Wider impact of this work
In this emerging new science, the HDI maintainer aggregates computational and storage resources from a variety of providers including commercial Cloud providers, while resource consumers buy them only for the time needed for their exploitation and use them to build their virtual environments.
Thanks to D4Science HDI and the gCube technology for VRE creation, for example a newly Biodiversity VRE:
- aggregates datasets from the Ocean Biogegraphic Information System, the Global Biodiversity Information Facility, the Ocean Monitoring and Forecast initiative, the NCBI, the World Register of Marine Species, and others
- offers new and unprecedented computing capabilities obtained accessing transparently to resources provided by D4Science contributors and by Windows Azure Cloud computing platform
- integrates technologies for managing ecological niche modelling, time series harmonization, statistical data analysis with R, and data mining with WEKA.
Link for further information
D4Science : www.d4science.org
gCube web site: www.gcube-system.org
gCube documentation: gcube.wiki.gcube-system.org/gcube
Description of the work
Science is increasingly global, multidisciplinary and networked. It needs access to a large amount of datasets that come in all forms and shapes from huge international experiments to cross-laboratory, single laboratory, or even from a multitude of individual observations. The exploitation of datasets originally maintained by several organizations usually spread worldwide represents the new challenging requirement. It is not even possible to think to a future where few selected standards, best practices, and policies will be widely adopted by the science ecosystem. Heterogeneity will likely continue to exist even in the presence of an increasing multidisciplinary approach to science.
Hybrid Data Infrastructures (HDI) born to deal with such heterogeneity. They integrate several technologies for data management, access and analysis while providing transparent access to heterogeneous computational and storage platforms. Moreover, HDI preserving management capabilities such as monitoring, accounting, and secure access become a credible approach in this new challenging scenario.
The gCube software system implements the HDI approach. It offers a data-management-capability-delivery model in which computing, storage, data and software are made accessible by the infrastructure and are exploited by users using a thin client (namely a web browser), through dedicated on-demand Virtual Research Environments (VRE).

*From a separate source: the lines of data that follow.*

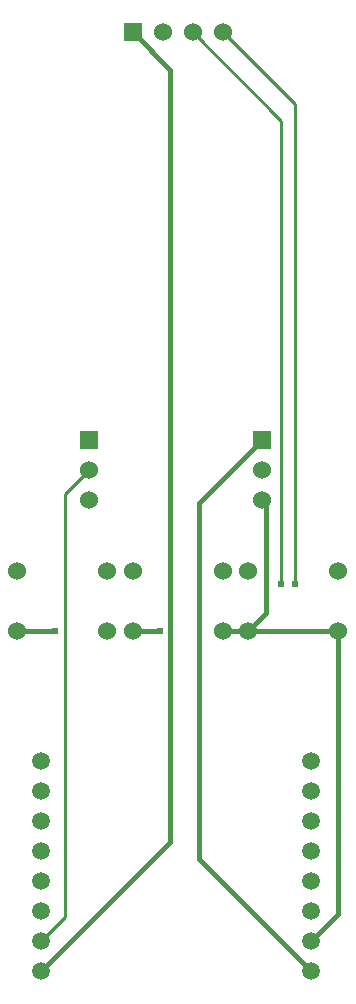
<source format=gbl>
G04 Layer: BottomLayer*
G04 EasyEDA v6.5.47, 2024-10-12 02:41:22*
G04 de610928b34d45079a866c0004aef406,b136c329f792480eb7d0c4728c74c1db,10*
G04 Gerber Generator version 0.2*
G04 Scale: 100 percent, Rotated: No, Reflected: No *
G04 Dimensions in millimeters *
G04 leading zeros omitted , absolute positions ,4 integer and 5 decimal *
%FSLAX45Y45*%
%MOMM*%

%ADD10C,0.4000*%
%ADD11C,0.2540*%
%ADD12C,1.5240*%
%ADD13C,1.5080*%
%ADD14R,1.5240X1.5240*%
%ADD15C,0.6200*%

%LPD*%
D10*
X-368300Y-3670300D02*
G01*
X-139700Y-3670300D01*
X-1143000Y-6553200D02*
G01*
X-50800Y-5461000D01*
X-50800Y1077213D01*
X-369315Y1395729D01*
X-1346200Y-3670300D02*
G01*
X-1028700Y-3670300D01*
X609600Y-3670300D02*
G01*
X762000Y-3517900D01*
X762000Y-2604007D01*
X723392Y-2565400D01*
X609600Y-3670300D02*
G01*
X1371600Y-3670300D01*
X609600Y-3670300D02*
G01*
X393700Y-3670300D01*
X1371600Y-3670300D02*
G01*
X1371600Y-6070600D01*
X1143000Y-6299200D01*
X723392Y-2057400D02*
G01*
X190500Y-2590292D01*
X190500Y-5600700D01*
X1143000Y-6553200D01*
D11*
X-1143000Y-6299200D02*
G01*
X-939800Y-6096000D01*
X-939800Y-2514600D01*
X-736600Y-2311400D01*
X140462Y1395729D02*
G01*
X889000Y647192D01*
X889000Y-3276600D01*
X1003300Y-3276600D02*
G01*
X1003300Y786892D01*
X394462Y1395729D01*
D12*
G01*
X-1346200Y-3162300D03*
G01*
X-1346200Y-3670300D03*
G01*
X-584200Y-3162300D03*
G01*
X-584200Y-3670300D03*
G01*
X-368300Y-3162300D03*
G01*
X-368300Y-3670300D03*
G01*
X393700Y-3162300D03*
G01*
X393700Y-3670300D03*
G01*
X609600Y-3162300D03*
G01*
X609600Y-3670300D03*
G01*
X1371600Y-3162300D03*
G01*
X1371600Y-3670300D03*
D13*
G01*
X1143000Y-6553200D03*
G01*
X-1143000Y-6553200D03*
G01*
X1143000Y-4775200D03*
G01*
X1143000Y-5029200D03*
G01*
X1143000Y-5283200D03*
G01*
X1143000Y-5537200D03*
G01*
X1143000Y-5791200D03*
G01*
X1143000Y-6045200D03*
G01*
X1143000Y-6299200D03*
G01*
X-1143000Y-4775200D03*
G01*
X-1143000Y-5029200D03*
G01*
X-1143000Y-5283200D03*
G01*
X-1143000Y-5537200D03*
G01*
X-1143000Y-5791200D03*
G01*
X-1143000Y-6045200D03*
G01*
X-1143000Y-6299200D03*
D12*
G01*
X-736600Y-2565400D03*
G01*
X-736600Y-2311400D03*
G01*
X723392Y-2311400D03*
G01*
X723392Y-2565400D03*
D14*
G01*
X723392Y-2057400D03*
G01*
X-736600Y-2057400D03*
G01*
X-369341Y1395679D03*
D12*
G01*
X-113537Y1395729D03*
G01*
X140462Y1395729D03*
G01*
X394462Y1395729D03*
D15*
G01*
X1003300Y-3276600D03*
G01*
X889000Y-3276600D03*
G01*
X-1028700Y-3670300D03*
G01*
X-139700Y-3670300D03*
M02*

</source>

VREs are declaratively and dynamically build while abstracting on the location, provenance and interfaces of the resources. gCube technology implements a user friendly Software as a Service framework where the data, the application services, and the storage and computing resources needed by a scientist are automatically aggregated and made available through a web based interface. The aggregated resources are also monitored to guarantee the VRE service while guaranteeing secure and controlled access.
The global and networked needs of the science produce and need to exploit huge quantities and varieties of data. To confirm this impression, a recent study, promoted by The Royal Society of London, highlighted how science is becoming increasingly global, multidisciplinary and networked.
Singleton technological platforms are no longer able to address the data and processing requirements of the emerging data-intensive science characterized by a predominant data distribution and by evolving user communities. A novel approach, the Hybrid Data Infrastructure (HDI), integrates several technologies, including Grid and Cloud, and offers the necessary management capabilities required by geographically disperse user communities and data centers.
If HDI provides the data processing and analysis computing capabilities, Virtual Research Environments allow to manage the elastic and secure aggregation of users in focused communities living for the time needed to achieve their objective.